Alleanza nazionale era già la base di un grande moderno partito conservatore.
Ma lui cosa vuol fare? Per ora è riapparso in pubblico, dopo una fase comprensibilmente riservata (la vicenda giudiziaria). Presenze di un certo peso: prima l’incontro con la stampa estera all’indomani della vittoria di Giorgia Meloni, poi una doppia apparizione in tv da Lucia Annunziata in cui ha dispensato suggerimenti e consigli al primo premier italiano di destra. Quindi, in tv da Lilli Gruber, infine a BellaMa e a una manifestazione a Napoli, organizzata da Raisi.
E ha fatto pure retromarcia su Fdi, a suo tempo giudicato un esperimento non utile.
L’ultima sua azione politica, un tentativo di conciliare il no al referendum proposto da Renzi, coniugandolo col presidenzialismo. Riforma che la Meloni ha ripreso, come punto distintivo del suo esecutivo.

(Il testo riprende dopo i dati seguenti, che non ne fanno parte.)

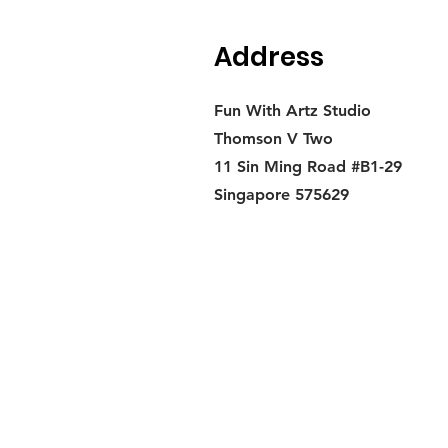
Address
Fun With Artz Studio
Thomson V Two
11 Sin Ming Road #B1-29
Singapore 575629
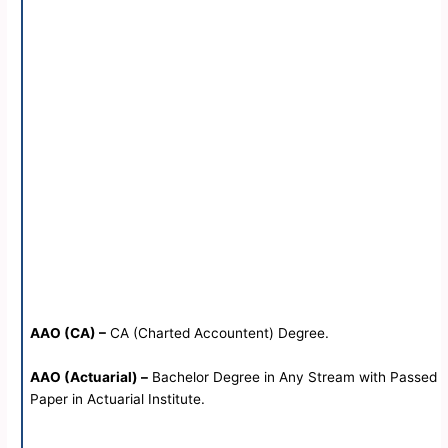
AAO (CA) –
CA (Charted Accountent) Degree.
AAO (Actuarial) –
Bachelor Degree in Any Stream with Passed
Paper in Actuarial Institute.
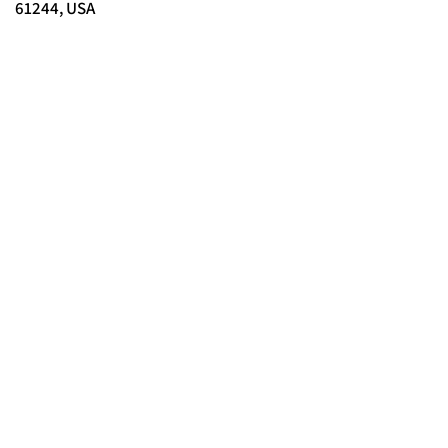
61244, USA
© 2025 FORCES BRANDS LTD
16336958
All Rights Reserved.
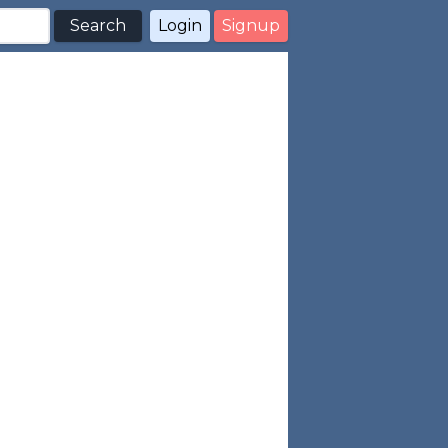
Search
Login
Signup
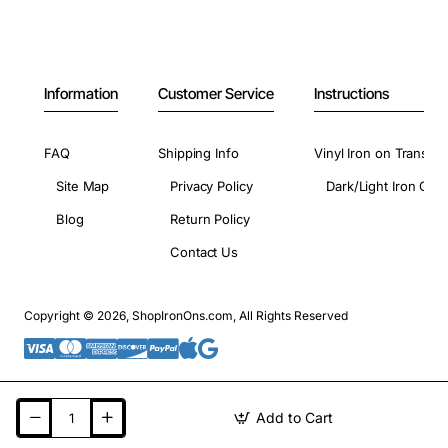
Information
Customer Service
Instructions
FAQ
Shipping Info
Vinyl Iron on Transfer
Site Map
Privacy Policy
Dark/Light Iron On 
Blog
Return Policy
Contact Us
Copyright © 2026, ShopIronOns.com, All Rights Reserved
Add to Cart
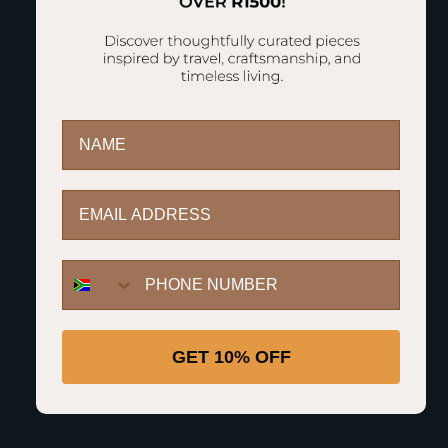
The Highlights
First name
Email
12-18 Outfits
2+ Weeks
Durable
Includes ID
WhatsApp Button
Travel
Polycarbonate
Tag
Shell
GET 10% OFF
Easy Access
TSA
Divider
Combination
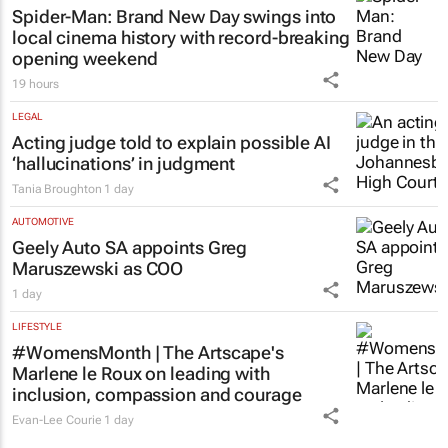
Chloe Posthumus
18 hours
LIFESTYLE
Spider-Man: Brand New Day
swings into
local cinema history with record-breaking
opening weekend
19 hours
LEGAL
Acting judge told to explain possible AI
‘hallucinations’ in judgment
Tania Broughton
1 day
AUTOMOTIVE
Geely Auto SA appoints Greg
Maruszewski as COO
1 day
LIFESTYLE
#WomensMonth | The Artscape's
Marlene le Roux on leading with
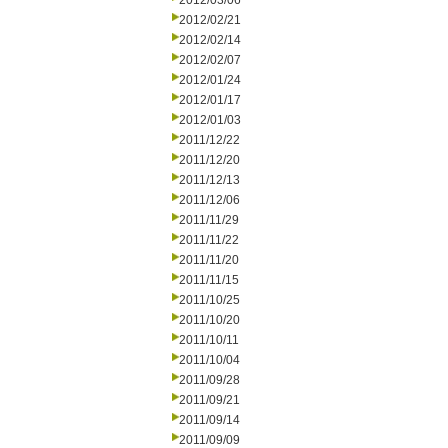
2012/03/06
2012/02/21
2012/02/14
2012/02/07
2012/01/24
2012/01/17
2012/01/03
2011/12/22
2011/12/20
2011/12/13
2011/12/06
2011/11/29
2011/11/22
2011/11/20
2011/11/15
2011/10/25
2011/10/20
2011/10/11
2011/10/04
2011/09/28
2011/09/21
2011/09/14
2011/09/09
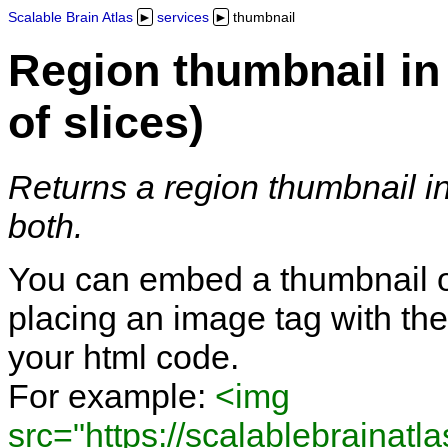
Scalable Brain Atlas
services
thumbnail
Region thumbnail in 
of slices)
Returns a region thumbnail in 
both.
You can embed a thumbnail of
placing an image tag with the
your html code.
For example:
<img
src="https://scalablebrainatl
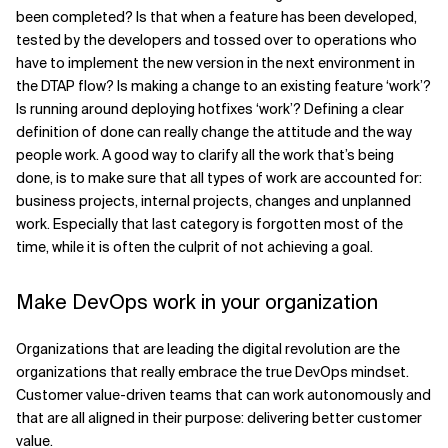
been completed? Is that when a feature has been developed,
tested by the developers and tossed over to operations who
have to implement the new version in the next environment in
the DTAP flow? Is making a change to an existing feature ‘work’?
Is running around deploying hotfixes ‘work’? Defining a clear
definition of done can really change the attitude and the way
people work. A good way to clarify all the work that’s being
done, is to make sure that all types of work are accounted for:
business projects, internal projects, changes and unplanned
work. Especially that last category is forgotten most of the
time, while it is often the culprit of not achieving a goal.
Make DevOps work in your organization
Organizations that are leading the digital revolution are the
organizations that really embrace the true DevOps mindset.
Customer value-driven teams that can work autonomously and
that are all aligned in their purpose: delivering better customer
value.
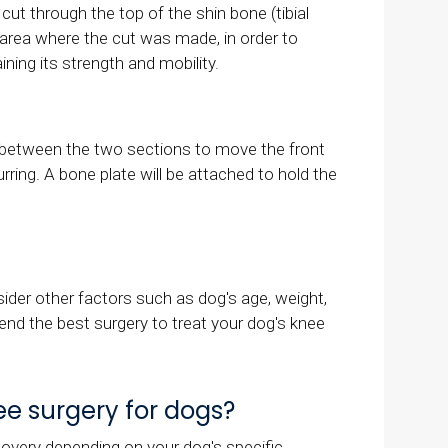
ut through the top of the shin bone (tibial
he area where the cut was made, in order to
ining its strength and mobility.
er between the two sections to move the front
ring. A bone plate will be attached to hold the
der other factors such as dog's age, weight,
mend the best surgery to treat your dog's knee
e surgery for dogs?
covery depending on your dog's specific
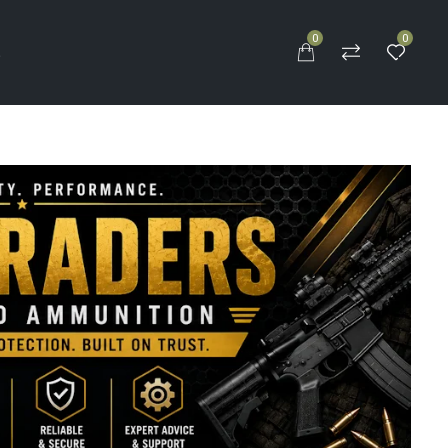
0
0
S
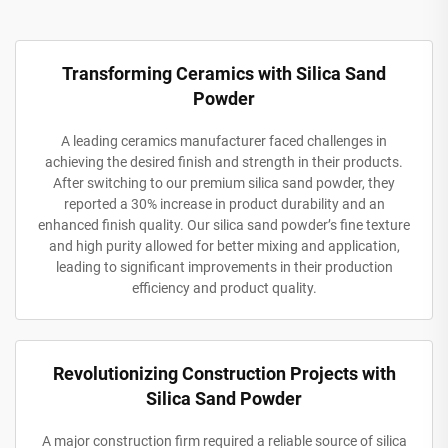
Transforming Ceramics with Silica Sand
Powder
A leading ceramics manufacturer faced challenges in
achieving the desired finish and strength in their products.
After switching to our premium silica sand powder, they
reported a 30% increase in product durability and an
enhanced finish quality. Our silica sand powder’s fine texture
and high purity allowed for better mixing and application,
leading to significant improvements in their production
efficiency and product quality.
Revolutionizing Construction Projects with
Silica Sand Powder
A major construction firm required a reliable source of silica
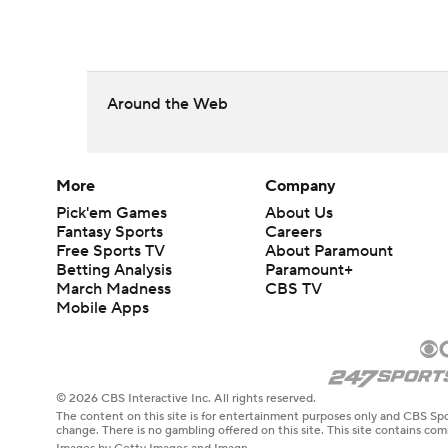
Around the Web
More
Company
Pick'em Games
About Us
Fantasy Sports
Careers
Free Sports TV
About Paramount
Betting Analysis
Paramount+
March Madness
CBS TV
Mobile Apps
© 2026 CBS Interactive Inc. All rights reserved.
The content on this site is for entertainment purposes only and CBS Spo
change. There is no gambling offered on this site. This site contains c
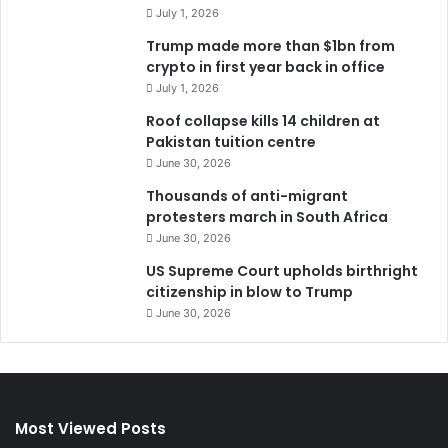
July 1, 2026
Trump made more than $1bn from
crypto in first year back in office
July 1, 2026
Roof collapse kills 14 children at
Pakistan tuition centre
June 30, 2026
Thousands of anti-migrant
protesters march in South Africa
June 30, 2026
US Supreme Court upholds birthright
citizenship in blow to Trump
June 30, 2026
Most Viewed Posts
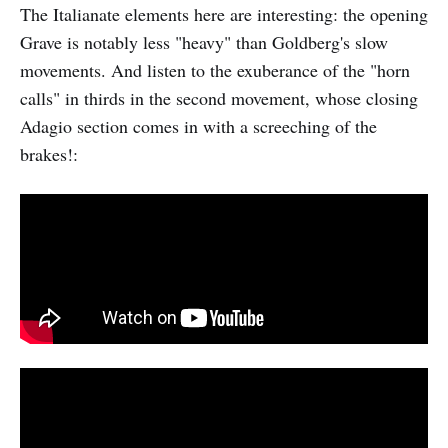
The Italianate elements here are interesting: the opening
Grave is notably less "heavy" than Goldberg's slow
movements. And listen to the exuberance of the "horn
calls" in thirds in the second movement, whose closing
Adagio section comes in with a screeching of the
brakes!:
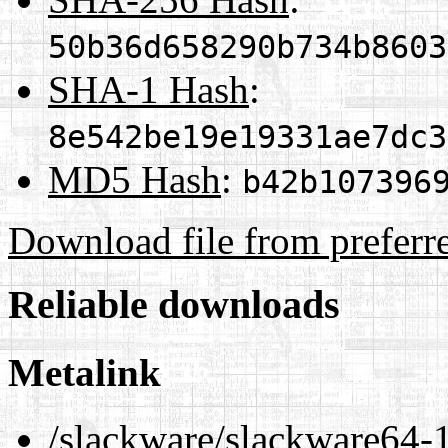
50b36d658290b734b8603
SHA-1 Hash
:
8e542be19e19331ae7dc3
MD5 Hash
:
b42b107396
Download file from preferr
Reliable downloads
Metalink
/slackware/slackware64-1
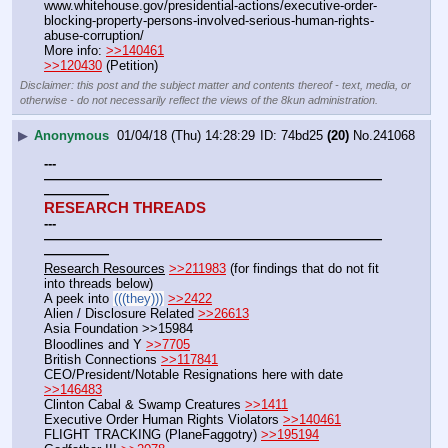
www.whitehouse.gov/presidential-actions/executive-order-
blocking-property-persons-involved-serious-human-rights-
abuse-corruption/
More info: 
>>140461
>>120430
 (Petition)
Disclaimer: this post and the subject matter and contents thereof - text, media, or
otherwise - do not necessarily reflect the views of the 8kun administration.
▶
Anonymous
01/04/18 (Thu) 14:28:29
74bd25
(20)
No.
241068
---
——————————————————————————
—————
RESEARCH THREADS
---
——————————————————————————
—————
Research Resources
>>211983
 (for findings that do not fit 
into threads below)
A peek into 
(((they)))
>>2422
Alien / Disclosure Related 
>>26613
Asia Foundation >>15984
Bloodlines and Y 
>>7705
British Connections 
>>117841
CEO/President/Notable Resignations here with date 
>>146483
Clinton Cabal & Swamp Creatures 
>>1411
Executive Order Human Rights Violators 
>>140461
FLIGHT TRACKING (PlaneFaggotry) 
>>195194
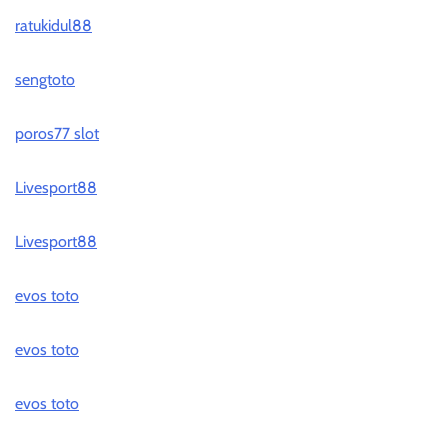
ratukidul88
sengtoto
poros77 slot
Livesport88
Livesport88
evos toto
evos toto
evos toto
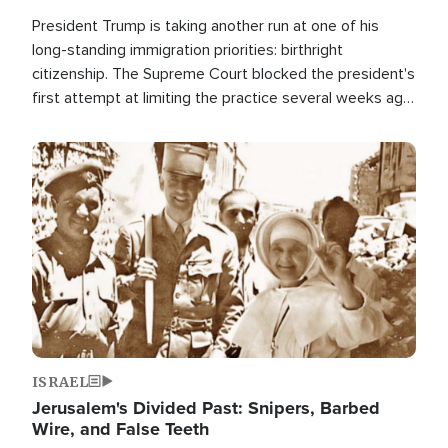
President Trump is taking another run at one of his
long-standing immigration priorities: birthright
citizenship. The Supreme Court blocked the president's
first attempt at limiting the practice several weeks ago.
Now, the White House is targeting narrower categories.
Image
ISRAEL
Jerusalem's Divided Past: Snipers, Barbed
Wire, and False Teeth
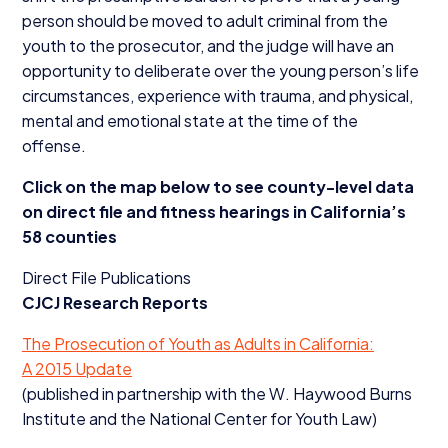
person should be moved to adult criminal from the
youth to the prosecutor, and the judge will have an
opportunity to deliberate over the young person’s life
circumstances, experience with trauma, and physical,
mental and emotional state at the time of the
offense.
Click on the map below to see county-level data
on direct file and fitness hearings in California’s
58
counties
Direct File Publications
CJCJ
Research Reports
The Prosecution of Youth as Adults in California:
A
2015
Update
(published in partnership with the W. Haywood Burns
Institute and the National Center for Youth Law)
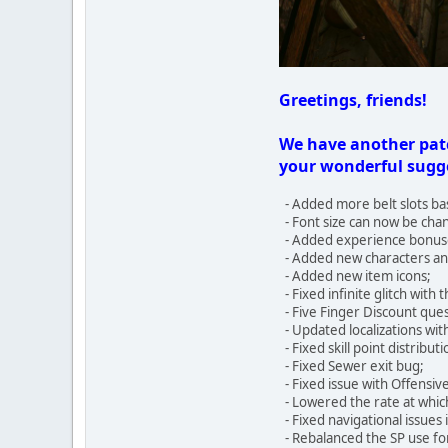
Greetings, friends!
We have another patc
your wonderful sugge
- Added more belt slots ba
- Font size can now be chan
- Added experience bonuses
- Added new characters and
- Added new item icons;
- Fixed infinite glitch with
- Five Finger Discount ques
- Updated localizations wit
- Fixed skill point distribut
- Fixed Sewer exit bug;
- Fixed issue with Offensiv
- Lowered the rate at whic
- Fixed navigational issues
- Rebalanced the SP use f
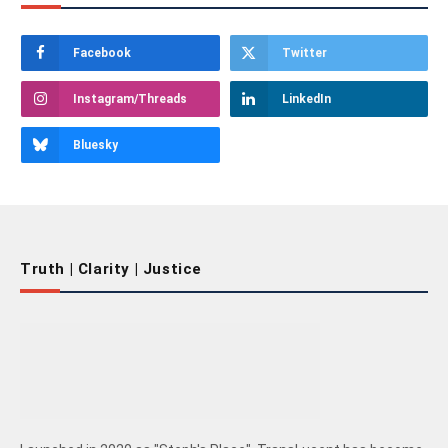
Facebook
Twitter
Instagram/Threads
LinkedIn
Bluesky
Truth | Clarity | Justice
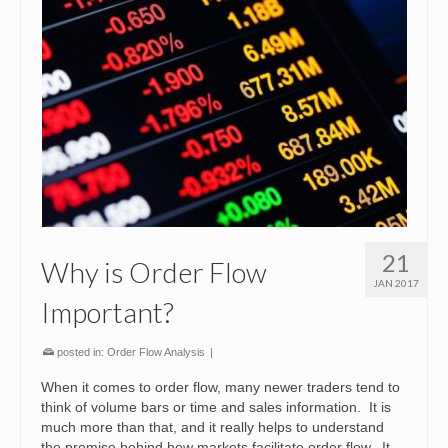
21
Why is Order Flow
JAN 2017
Important?
posted in:
Order Flow Analysis
|
When it comes to order flow, many newer traders tend to
think of volume bars or time and sales information. It is
much more than that, and it really helps to understand
the premise behind how markets facilitate order flow. It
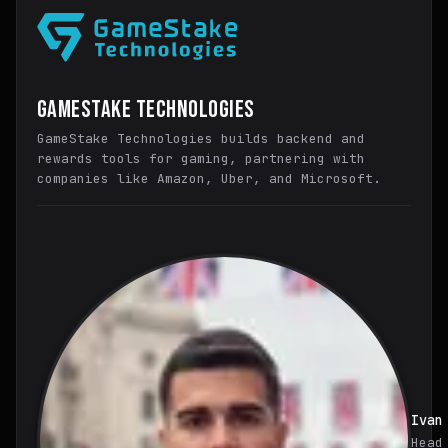
GameStake Technologies
GameStake Technologies builds backend and
rewards tools for gaming, partnering with
companies like Amazon, Uber, and Microsoft.
Ivan
Head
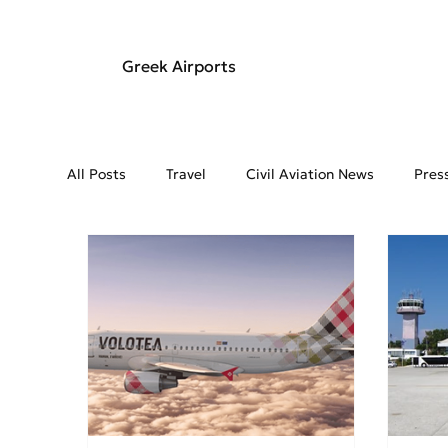
Greek Airports
All Posts
Travel
Civil Aviation News
Pres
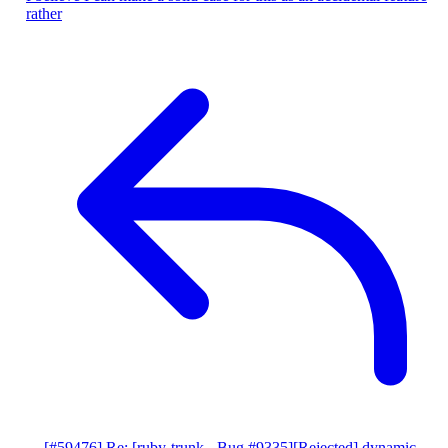
rather
[#59476] Re: [ruby-trunk - Bug #9335][Rejected] dynamic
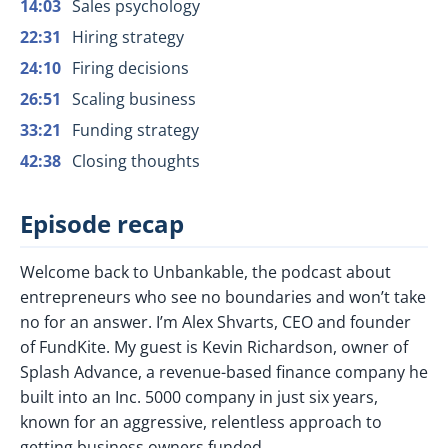
14:03
Sales psychology
22:31
Hiring strategy
24:10
Firing decisions
26:51
Scaling business
33:21
Funding strategy
42:38
Closing thoughts
Episode recap
Welcome back to Unbankable, the podcast about
entrepreneurs who see no boundaries and won’t take
no for an answer. I’m Alex Shvarts, CEO and founder
of FundKite. My guest is Kevin Richardson, owner of
Splash Advance, a revenue-based finance company he
built into an Inc. 5000 company in just six years,
known for an aggressive, relentless approach to
getting business owners funded.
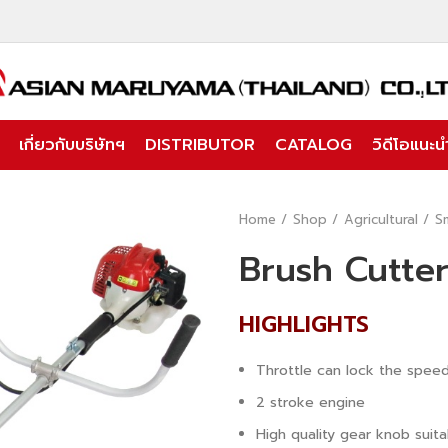
เกี่ยวกับบริษัทฯ
DISTRIBUTOR
CATALOG
วิดีโอแนะนำ
Home
Shop
Agricultural
S
Brush Cutte
HIGHLIGHTS
Throttle can lock the spee
2 stroke engine
High quality gear knob suita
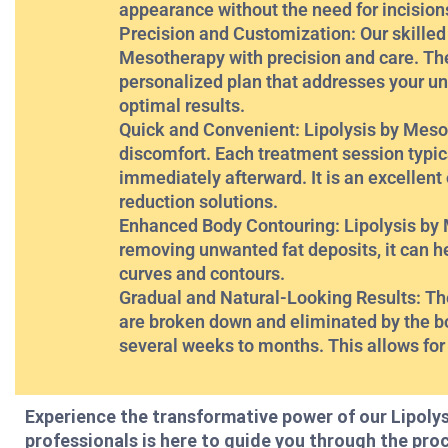
appearance without the need for incision
Precision and Customization: Our skilled
Mesotherapy with precision and care. The
personalized plan that addresses your un
optimal results.
Quick and Convenient: Lipolysis by Mesot
discomfort. Each treatment session typica
immediately afterward. It is an excellent
reduction solutions.
Enhanced Body Contouring: Lipolysis by M
removing unwanted fat deposits, it can h
curves and contours.
Gradual and Natural-Looking Results: The 
are broken down and eliminated by the bod
several weeks to months. This allows for
Experience the transformative power of our Lipoly
professionals is here to guide you through the pro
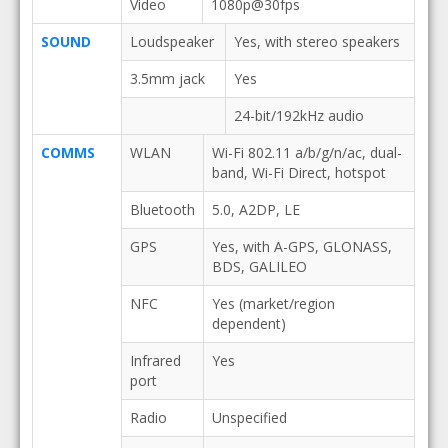
Video
1080p@30fps
SOUND
Loudspeaker
Yes, with stereo speakers
3.5mm jack
Yes
24-bit/192kHz audio
COMMS
WLAN
Wi-Fi 802.11 a/b/g/n/ac, dual-
band, Wi-Fi Direct, hotspot
Bluetooth
5.0, A2DP, LE
GPS
Yes, with A-GPS, GLONASS,
BDS, GALILEO
NFC
Yes (market/region
dependent)
Infrared
Yes
port
Radio
Unspecified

Dalle indiscrezioni trapelate, con la premier si sente spesso. Ecco, un buon punto di partenza sarebbe un ruolo di consigliere, di risorsa della destra di governo.
Tutti in fondo imparano dai loro errori e i processi storici anche se non si assomigliano, presentano delle costanti utili da non dimenticare e da attualizzare.
Fini resta una spanna sopra a tutti. Preparato come pochi e dotato di analisi senza pari. L’unico vero leader di una destra moderna e miglior politico di oggi.